広義でのスピードランとは、主にPCや家庭用ゲーム機で最短クリアを目指すタイムアタック全般を指す。中でもアクション要素の強い作品が競技対象として盛んにプレイされることが多く、オープンワールドRPGにおいても、『Fallout 3』や『TES V: Skyrim』に“Any%”(やりこみ度は考慮しないという意味)クリアで挑戦するスピードランナーが、海外を中心に切磋琢磨している。

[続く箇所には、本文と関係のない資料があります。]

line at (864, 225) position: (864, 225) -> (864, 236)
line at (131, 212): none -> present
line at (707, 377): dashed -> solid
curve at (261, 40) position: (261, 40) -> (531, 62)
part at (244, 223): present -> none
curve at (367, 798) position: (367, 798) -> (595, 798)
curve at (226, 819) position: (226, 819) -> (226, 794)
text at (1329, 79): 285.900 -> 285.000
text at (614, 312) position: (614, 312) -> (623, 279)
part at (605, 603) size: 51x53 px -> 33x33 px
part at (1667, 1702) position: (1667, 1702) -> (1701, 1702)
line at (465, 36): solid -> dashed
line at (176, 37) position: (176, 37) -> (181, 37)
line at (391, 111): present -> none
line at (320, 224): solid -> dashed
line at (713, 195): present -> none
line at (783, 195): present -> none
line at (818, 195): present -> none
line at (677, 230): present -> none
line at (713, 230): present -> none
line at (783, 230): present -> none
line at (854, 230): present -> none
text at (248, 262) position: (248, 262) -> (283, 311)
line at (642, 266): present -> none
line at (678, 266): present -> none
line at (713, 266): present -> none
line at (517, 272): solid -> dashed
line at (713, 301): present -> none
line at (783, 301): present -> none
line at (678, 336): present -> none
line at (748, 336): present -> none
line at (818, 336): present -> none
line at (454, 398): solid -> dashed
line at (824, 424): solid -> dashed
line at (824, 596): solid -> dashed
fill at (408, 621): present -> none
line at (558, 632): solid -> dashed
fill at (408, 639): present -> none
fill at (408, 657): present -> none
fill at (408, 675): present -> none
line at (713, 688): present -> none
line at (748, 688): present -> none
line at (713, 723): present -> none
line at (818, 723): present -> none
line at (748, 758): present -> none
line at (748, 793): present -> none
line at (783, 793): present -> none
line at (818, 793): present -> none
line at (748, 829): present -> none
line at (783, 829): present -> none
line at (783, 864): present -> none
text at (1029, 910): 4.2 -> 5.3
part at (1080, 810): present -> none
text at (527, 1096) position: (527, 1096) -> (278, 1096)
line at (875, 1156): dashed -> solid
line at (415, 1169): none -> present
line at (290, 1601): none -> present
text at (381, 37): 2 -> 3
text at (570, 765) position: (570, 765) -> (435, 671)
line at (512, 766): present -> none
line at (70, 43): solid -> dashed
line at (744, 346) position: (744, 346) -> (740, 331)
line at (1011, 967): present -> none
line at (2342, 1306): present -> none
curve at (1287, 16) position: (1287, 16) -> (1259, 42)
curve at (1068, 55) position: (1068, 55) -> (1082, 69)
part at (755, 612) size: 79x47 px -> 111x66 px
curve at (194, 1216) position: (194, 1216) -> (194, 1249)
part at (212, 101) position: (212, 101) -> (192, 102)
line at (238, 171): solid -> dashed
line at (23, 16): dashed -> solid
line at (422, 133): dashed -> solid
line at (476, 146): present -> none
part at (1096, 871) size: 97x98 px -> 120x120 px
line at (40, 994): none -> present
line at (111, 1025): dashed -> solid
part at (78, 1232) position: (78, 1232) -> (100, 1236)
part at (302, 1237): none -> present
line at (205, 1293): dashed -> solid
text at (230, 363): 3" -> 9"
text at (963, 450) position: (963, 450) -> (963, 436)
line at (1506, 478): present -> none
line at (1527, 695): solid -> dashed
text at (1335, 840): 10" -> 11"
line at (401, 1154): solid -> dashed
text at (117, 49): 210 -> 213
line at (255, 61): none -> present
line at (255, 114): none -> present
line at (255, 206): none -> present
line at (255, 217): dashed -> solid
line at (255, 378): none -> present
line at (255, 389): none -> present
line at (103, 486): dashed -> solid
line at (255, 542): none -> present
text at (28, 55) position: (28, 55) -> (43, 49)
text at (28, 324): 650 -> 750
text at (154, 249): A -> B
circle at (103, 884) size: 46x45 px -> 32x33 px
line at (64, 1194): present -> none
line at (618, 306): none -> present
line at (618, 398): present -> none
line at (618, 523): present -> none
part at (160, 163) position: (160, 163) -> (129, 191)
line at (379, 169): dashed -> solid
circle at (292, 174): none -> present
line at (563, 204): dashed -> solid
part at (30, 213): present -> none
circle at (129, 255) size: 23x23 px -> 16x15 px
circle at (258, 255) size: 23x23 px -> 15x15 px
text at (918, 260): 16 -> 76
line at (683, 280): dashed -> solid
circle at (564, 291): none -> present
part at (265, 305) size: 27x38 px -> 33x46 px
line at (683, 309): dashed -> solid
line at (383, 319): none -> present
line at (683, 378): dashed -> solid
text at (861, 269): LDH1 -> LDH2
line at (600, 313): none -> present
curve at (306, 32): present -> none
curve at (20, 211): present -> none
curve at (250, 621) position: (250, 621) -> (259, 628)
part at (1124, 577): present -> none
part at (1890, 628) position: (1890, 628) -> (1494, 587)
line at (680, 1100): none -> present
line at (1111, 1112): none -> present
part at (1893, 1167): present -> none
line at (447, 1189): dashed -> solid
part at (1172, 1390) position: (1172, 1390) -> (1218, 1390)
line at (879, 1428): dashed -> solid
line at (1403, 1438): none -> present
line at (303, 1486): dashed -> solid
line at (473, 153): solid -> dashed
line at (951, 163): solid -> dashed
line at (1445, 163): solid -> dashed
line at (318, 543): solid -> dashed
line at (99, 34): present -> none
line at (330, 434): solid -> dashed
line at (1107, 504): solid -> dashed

また、オープンワールドのスピードランではグリッチの利用が不可欠で、『TES V: Skyrim』では前述した“Horse Tilting”のほかに、「無限スプリント」(スプリントした状態でクイックセーブとクイックロードを瞬時に入力することで、ダッシュ状態を半永久的に維持できるテクニック)や、「バケツワープ」(インベントリからMiscアイテムのバケツをドロップした瞬間にアクティベーションキーの長押しにより空中でキャッチし、その状態で壁に突っ込むことでコリジョン判定を無視するグリッチ)が多用されている。